### Brontekst
_ _ _ _

Vermoedelijk hoort dit initiatief nog tot het stadium waarin de Sonderkommando’s materiaal verzamelden met het oog op het informeren van de buitenwereld, zoals ze tot die zomer vluchtelingen als Vrba (Rosenberg) en Bestic (Wetzler) van alle mogelijke informatie voorzien hadden met de bedoeling het Poolse verzet, joodse instanties, regeringen, het Vaticaan en de geallieerden tot handelen te bewegen. Maar het feit dat ze de container begroeven wijst erop dat ze het stadium van pogingen tot direct contact, misschien zelfs al met de Internationale Kampfgruppe in het kamp, achter zich gelaten hadden.

De inhoud van de in beton gegoten stalen bus was nog op directe reactie van de buitenwereld gericht, maar tegelijk ook al niet meer gezien de tijdsduur waarop gerekend werd. Het keerpunt is bij benadering te traceren in de diverse begraven manuscripten, zeker wanneer je die ook als een weliswaar verspreide en individueel uitgevoerde, maar in aanzet gezamenlijke opzet ziet. Wat nu volgt is een poging tot een groepsportret van de Birkenau-manuscripten door van de acht een afzonderlijke karakteristiek te geven. De laatste, het voorwoord bij de bloemlezing Auschwitz, die uitdrukkelijk collectief van opzet was, brengt ook het meest expliciet de grote onbekende bij het hele plan in beeld: de lezer.

_ _ _ _

Opgeslagen items

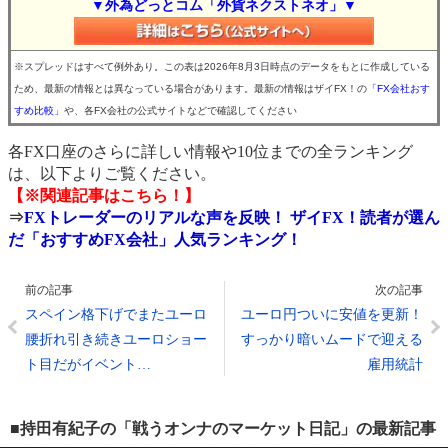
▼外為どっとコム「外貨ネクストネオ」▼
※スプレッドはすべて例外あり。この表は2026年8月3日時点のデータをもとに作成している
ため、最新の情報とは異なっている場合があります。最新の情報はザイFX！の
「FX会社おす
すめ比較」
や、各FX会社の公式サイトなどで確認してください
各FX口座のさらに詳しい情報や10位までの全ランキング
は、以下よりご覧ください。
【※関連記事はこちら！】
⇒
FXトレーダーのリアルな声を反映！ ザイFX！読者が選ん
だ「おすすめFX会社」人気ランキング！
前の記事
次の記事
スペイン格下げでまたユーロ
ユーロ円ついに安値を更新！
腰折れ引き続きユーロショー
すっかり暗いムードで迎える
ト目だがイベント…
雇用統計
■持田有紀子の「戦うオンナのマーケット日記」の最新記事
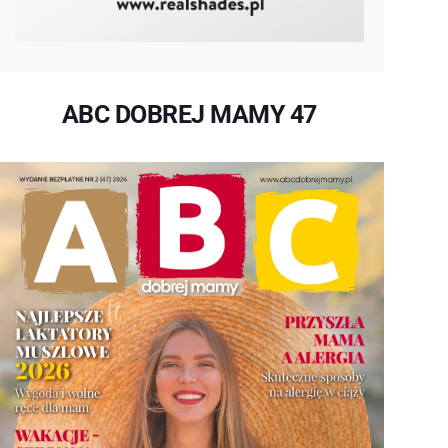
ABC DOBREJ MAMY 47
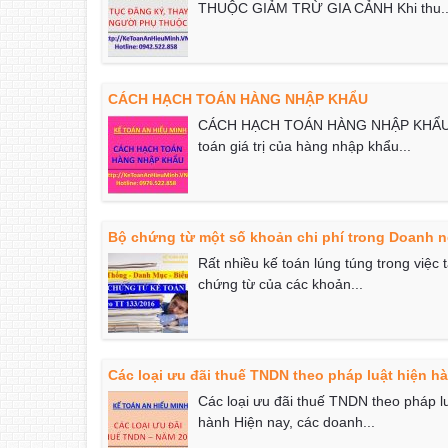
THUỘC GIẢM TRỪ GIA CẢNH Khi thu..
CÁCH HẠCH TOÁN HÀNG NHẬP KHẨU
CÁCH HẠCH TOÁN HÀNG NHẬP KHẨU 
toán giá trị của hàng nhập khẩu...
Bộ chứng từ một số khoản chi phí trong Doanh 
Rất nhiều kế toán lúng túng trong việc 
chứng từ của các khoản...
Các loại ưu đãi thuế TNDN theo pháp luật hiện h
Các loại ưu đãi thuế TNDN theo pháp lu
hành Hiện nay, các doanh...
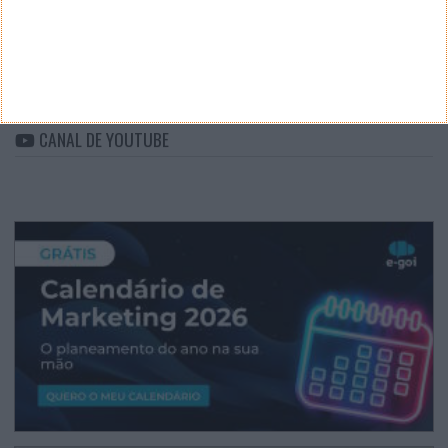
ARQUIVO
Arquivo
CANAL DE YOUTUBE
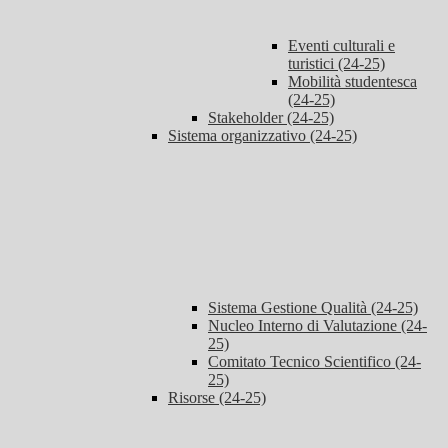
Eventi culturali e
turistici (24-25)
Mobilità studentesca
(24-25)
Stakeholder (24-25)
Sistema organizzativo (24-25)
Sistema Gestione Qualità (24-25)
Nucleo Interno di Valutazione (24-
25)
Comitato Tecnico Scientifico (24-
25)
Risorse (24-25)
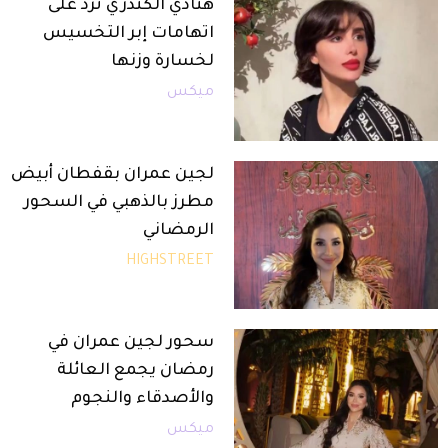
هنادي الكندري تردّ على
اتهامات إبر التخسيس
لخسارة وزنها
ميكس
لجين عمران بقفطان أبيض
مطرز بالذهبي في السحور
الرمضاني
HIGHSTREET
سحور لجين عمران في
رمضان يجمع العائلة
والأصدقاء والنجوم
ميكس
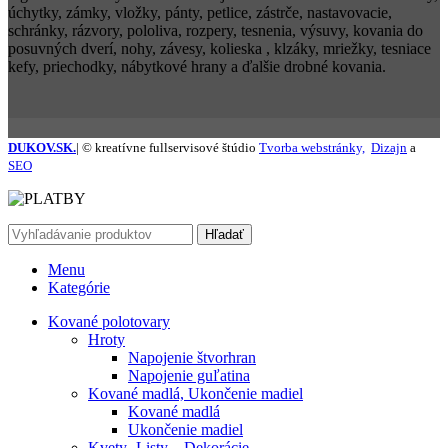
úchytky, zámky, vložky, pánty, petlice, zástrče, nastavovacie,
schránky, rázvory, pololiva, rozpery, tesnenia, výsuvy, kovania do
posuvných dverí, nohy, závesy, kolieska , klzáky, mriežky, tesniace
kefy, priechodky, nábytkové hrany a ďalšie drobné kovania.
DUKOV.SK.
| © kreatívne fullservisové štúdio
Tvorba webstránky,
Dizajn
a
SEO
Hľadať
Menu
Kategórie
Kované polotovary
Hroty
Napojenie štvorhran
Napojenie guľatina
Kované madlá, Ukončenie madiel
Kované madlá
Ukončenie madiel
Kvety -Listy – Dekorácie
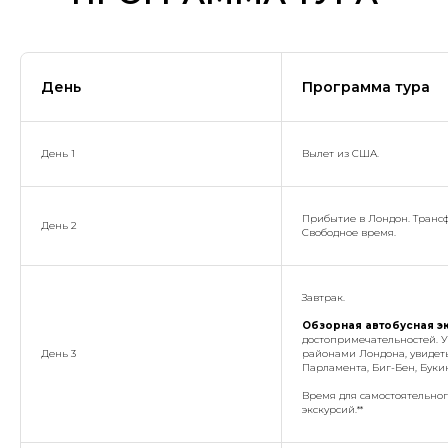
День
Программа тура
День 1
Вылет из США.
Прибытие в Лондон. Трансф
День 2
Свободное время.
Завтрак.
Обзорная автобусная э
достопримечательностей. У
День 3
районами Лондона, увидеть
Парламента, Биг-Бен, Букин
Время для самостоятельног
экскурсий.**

_ _ _ _

### Schrijfopdracht
Schrijf het stuk van de tekst over de Birkenau-manuscripten over dat begint met de woorden "De inhoud van" en eindigt met "beeld: de lezer.". Ruil daarbij "stalen" in voor "ijzeren".

### Uitwerking
De inhoud van de in beton gegoten ijzeren bus was nog op directe reactie van de buitenwereld gericht, maar tegelijk ook al niet meer gezien de tijdsduur waarop gerekend werd. Het keerpunt is bij benadering te traceren in de diverse begraven manuscripten, zeker wanneer je die ook als een weliswaar verspreide en individueel uitgevoerde, maar in aanzet gezamenlijke opzet ziet. Wat nu volgt is een poging tot een groepsportret van de Birkenau-manuscripten door van de acht een afzonderlijke karakteristiek te geven. De laatste, het voorwoord bij de bloemlezing Auschwitz, die uitdrukkelijk collectief van opzet was, brengt ook het meest expliciet de grote onbekende bij het hele plan in beeld: de lezer.